> **Direction A**
Please arrange as a numbered list the lines of the records running from the start of the records down to the line containing "Identify the document", both included, leaving out blank lines.

Start of Provided text

This study aims to explore the application of SNN and Conv LSTM algorithms to the construction and improvement of English vocabulary learning models. Firstly, the existing vocabulary learning model is analyzed, and the existing problems and challenges are put forward. Secondly, the principles and characteristics of SNN and Conv LSTM algorithms are studied, and then an English vocabulary learning model integrating SNN and Conv LSTM algorithms is designed and implemented. Finally, the effectiveness of the optimized model in this study is verified by experiments. The results of this study are expected to provide a novel and efficient English vocabulary learning model for non-native English speakers. Meanwhile, this study also helps to promote the application and development of SNN and DL algorithms in the field of education, opening up new possibilities for the combination of language education and AI technology.

Literature review

In traditional research, there have been some studies on constructing and improving English vocabulary learning models. Mandasari and Wahyudin (2021) explored the impact of online contextualization on English vocabulary learning. The results showed that combining vocabulary learning materials and actual context can improve the learner’s vocabulary learning effect. However, this study mainly relied on manual annotation and text processing techniques and lacked the exploration of using the DL algorithm to improve efficiency and accuracy [3]. Zhang et al. (2020) studied the effect of enhancing English vocabulary learning through word association. They found that word association can help learners to remember and use new words better. However, this study had yet to fully utilize the DL algorithm’s potential, and only adopted traditional association technology [4]. Maqsood et al. (2022) comprehensively assessed computer-aided (CA) vocabulary learning. The results denoted that CA learning tools positively improved learners’ vocabulary and vocabulary mastery. However, studies also pointed out some limitations of existing CA learning tools, such as inadequate adaptability to individual differences and insufficient guidance on learning strategies [5]. Chen and Hsu (2020) evaluated the effect of mobile device-assisted vocabulary learning through a meta-analysis of a large number of relevant studies. They found that in the mobile learning environment, learners learned vocabulary using mobile applications and achieved significant learning results. But the study also proposed the challenges of existing mobile-assisted learning methods in adapting to individual needs and creating interactive learning environments [6]. In the study of NNs, Turukame et al. (2022) reviewed the monitoring methods of DL classification techniques. Studies revealed that employing a secure location protocol can improve the recognition performance of NNs in monitoring systems, but the training time was still a problem [7]. Wongchai et al. (2022) improved the monitoring performance of the DL model by adjusting the neural network architecture, changing the position of neurons in the forgetting gate of the model, and enhancing the neural networks’ monitoring performance. However, the problem that the sample size of each input of the model was too small was still not solved [8].

End of Provided text
Start of Material shown

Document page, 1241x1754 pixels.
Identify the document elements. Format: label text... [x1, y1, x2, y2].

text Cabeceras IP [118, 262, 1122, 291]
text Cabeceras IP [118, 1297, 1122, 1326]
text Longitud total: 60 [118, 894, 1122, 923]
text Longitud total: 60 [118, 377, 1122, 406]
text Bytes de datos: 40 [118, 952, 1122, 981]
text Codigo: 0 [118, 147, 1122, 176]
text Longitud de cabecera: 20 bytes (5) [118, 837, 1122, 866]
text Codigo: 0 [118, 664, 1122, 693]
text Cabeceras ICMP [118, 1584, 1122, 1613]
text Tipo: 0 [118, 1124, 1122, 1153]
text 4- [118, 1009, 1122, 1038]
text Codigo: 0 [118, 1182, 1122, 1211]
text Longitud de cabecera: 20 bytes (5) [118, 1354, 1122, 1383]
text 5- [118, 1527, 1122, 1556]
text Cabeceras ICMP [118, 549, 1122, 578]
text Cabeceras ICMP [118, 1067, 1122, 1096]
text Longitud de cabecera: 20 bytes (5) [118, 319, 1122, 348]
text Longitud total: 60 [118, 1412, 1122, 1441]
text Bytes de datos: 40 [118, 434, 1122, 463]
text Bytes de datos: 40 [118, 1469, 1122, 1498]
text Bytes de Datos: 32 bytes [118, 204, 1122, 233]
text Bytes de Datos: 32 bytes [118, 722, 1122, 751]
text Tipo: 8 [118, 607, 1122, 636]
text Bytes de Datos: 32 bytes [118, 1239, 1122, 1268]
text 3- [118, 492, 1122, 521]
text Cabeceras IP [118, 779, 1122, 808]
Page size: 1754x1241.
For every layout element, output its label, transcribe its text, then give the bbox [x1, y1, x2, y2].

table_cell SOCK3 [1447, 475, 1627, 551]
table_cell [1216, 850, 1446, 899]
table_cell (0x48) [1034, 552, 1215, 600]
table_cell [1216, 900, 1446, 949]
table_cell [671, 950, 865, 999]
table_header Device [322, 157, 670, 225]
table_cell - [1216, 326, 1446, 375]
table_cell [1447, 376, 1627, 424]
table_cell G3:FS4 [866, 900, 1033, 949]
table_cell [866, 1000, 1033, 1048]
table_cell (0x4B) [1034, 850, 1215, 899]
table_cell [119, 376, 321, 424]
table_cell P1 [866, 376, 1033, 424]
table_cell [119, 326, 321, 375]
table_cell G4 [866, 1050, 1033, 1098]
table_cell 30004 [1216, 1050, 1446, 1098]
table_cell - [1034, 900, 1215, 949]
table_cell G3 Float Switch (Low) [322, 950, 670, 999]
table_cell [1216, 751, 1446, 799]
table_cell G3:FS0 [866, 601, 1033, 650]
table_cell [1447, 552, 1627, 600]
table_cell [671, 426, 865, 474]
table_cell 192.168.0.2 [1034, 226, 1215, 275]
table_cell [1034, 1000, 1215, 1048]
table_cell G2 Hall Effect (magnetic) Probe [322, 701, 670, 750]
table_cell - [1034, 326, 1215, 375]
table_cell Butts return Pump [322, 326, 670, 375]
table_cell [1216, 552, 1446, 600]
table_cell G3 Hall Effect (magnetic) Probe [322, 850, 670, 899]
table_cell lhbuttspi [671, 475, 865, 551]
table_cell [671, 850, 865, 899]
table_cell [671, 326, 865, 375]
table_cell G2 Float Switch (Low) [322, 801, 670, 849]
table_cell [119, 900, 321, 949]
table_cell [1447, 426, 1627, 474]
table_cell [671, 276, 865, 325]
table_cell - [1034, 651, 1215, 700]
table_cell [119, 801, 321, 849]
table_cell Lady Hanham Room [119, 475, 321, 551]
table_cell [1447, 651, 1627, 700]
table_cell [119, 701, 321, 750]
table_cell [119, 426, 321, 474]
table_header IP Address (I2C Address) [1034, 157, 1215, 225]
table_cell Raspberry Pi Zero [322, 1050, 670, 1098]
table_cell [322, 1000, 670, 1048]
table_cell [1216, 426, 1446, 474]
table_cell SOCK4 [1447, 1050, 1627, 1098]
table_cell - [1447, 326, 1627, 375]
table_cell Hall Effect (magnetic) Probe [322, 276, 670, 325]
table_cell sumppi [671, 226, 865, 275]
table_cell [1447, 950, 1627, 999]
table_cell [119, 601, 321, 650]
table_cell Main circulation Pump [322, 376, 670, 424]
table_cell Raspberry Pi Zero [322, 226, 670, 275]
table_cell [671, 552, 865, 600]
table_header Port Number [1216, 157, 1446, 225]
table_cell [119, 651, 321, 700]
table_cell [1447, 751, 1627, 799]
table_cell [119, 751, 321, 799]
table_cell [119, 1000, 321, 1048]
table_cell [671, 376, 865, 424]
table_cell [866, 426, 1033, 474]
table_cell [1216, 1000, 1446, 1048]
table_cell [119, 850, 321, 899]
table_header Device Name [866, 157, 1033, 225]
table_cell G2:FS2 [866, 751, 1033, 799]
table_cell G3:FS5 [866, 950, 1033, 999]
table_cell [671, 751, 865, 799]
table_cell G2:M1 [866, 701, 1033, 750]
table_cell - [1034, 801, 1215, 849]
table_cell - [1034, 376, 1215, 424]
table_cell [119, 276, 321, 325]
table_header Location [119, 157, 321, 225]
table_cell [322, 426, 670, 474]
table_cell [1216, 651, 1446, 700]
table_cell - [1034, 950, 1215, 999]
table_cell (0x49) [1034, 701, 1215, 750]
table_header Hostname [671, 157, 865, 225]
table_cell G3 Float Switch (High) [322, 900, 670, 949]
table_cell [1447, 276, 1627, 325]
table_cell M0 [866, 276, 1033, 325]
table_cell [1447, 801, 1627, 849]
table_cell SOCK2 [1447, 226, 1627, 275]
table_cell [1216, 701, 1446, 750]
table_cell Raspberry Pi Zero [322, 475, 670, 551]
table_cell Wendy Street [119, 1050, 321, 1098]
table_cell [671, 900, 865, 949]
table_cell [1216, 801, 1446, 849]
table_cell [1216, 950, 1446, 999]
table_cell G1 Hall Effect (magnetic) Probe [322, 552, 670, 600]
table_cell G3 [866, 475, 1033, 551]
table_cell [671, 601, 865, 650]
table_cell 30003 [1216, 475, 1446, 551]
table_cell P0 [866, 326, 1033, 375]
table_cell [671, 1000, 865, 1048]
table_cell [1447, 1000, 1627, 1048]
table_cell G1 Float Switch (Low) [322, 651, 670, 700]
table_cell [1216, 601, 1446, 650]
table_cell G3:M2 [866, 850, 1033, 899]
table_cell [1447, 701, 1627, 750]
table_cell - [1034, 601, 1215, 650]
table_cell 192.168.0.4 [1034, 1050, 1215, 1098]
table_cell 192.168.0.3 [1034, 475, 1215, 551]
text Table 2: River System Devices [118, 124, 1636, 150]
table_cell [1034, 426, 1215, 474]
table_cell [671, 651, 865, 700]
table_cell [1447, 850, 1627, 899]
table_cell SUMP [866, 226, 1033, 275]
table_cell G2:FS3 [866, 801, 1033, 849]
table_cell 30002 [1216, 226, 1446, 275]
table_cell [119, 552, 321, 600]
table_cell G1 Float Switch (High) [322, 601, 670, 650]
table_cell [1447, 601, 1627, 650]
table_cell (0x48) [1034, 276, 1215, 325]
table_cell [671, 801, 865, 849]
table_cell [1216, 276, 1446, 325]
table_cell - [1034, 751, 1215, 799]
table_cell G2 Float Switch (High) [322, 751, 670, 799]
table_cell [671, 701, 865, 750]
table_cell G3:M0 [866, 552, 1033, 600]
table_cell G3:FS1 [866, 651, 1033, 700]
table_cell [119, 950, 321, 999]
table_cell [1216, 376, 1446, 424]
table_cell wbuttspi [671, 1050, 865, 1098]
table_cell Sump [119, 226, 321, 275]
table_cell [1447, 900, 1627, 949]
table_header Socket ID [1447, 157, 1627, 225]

End of Material shown

> **Direction B**
Pick up the text on English vocabulary learning models from where it stops.

> **Reply A**
1. Document page, 1241x1754 pixels.
2. Identify the document elements. Format: label text... [x1, y1, x2, y2].

> **Reply B**
To sum up, traditional research on English vocabulary learning revealed the positive effects of CA, mobile, contextualized, gamified, and multimedia annotation on vocabulary learning. Nevertheless, these approaches faced challenges and limitations, such as inadequate personal adaptability, learner motivation issues, and balancing the relationship between learning and entertainment. In contrast, the research method in this study integrated SNN and Conv LSTM algorithms into the English vocabulary learning model to improve the personalized adaptability, advanced sequence processing ability, and accuracy of the model effect, which provided better learning support and improved the expression ability of non-native English learners.

The application of SNN and Conv LSTM algorithms in English vocabulary learning model

Problems existing in traditional English vocabulary learning model

Traditional English vocabulary learning methods have always been an important way for learners to master and remember English words. These traditional methods are mainly exhibited in Table 1.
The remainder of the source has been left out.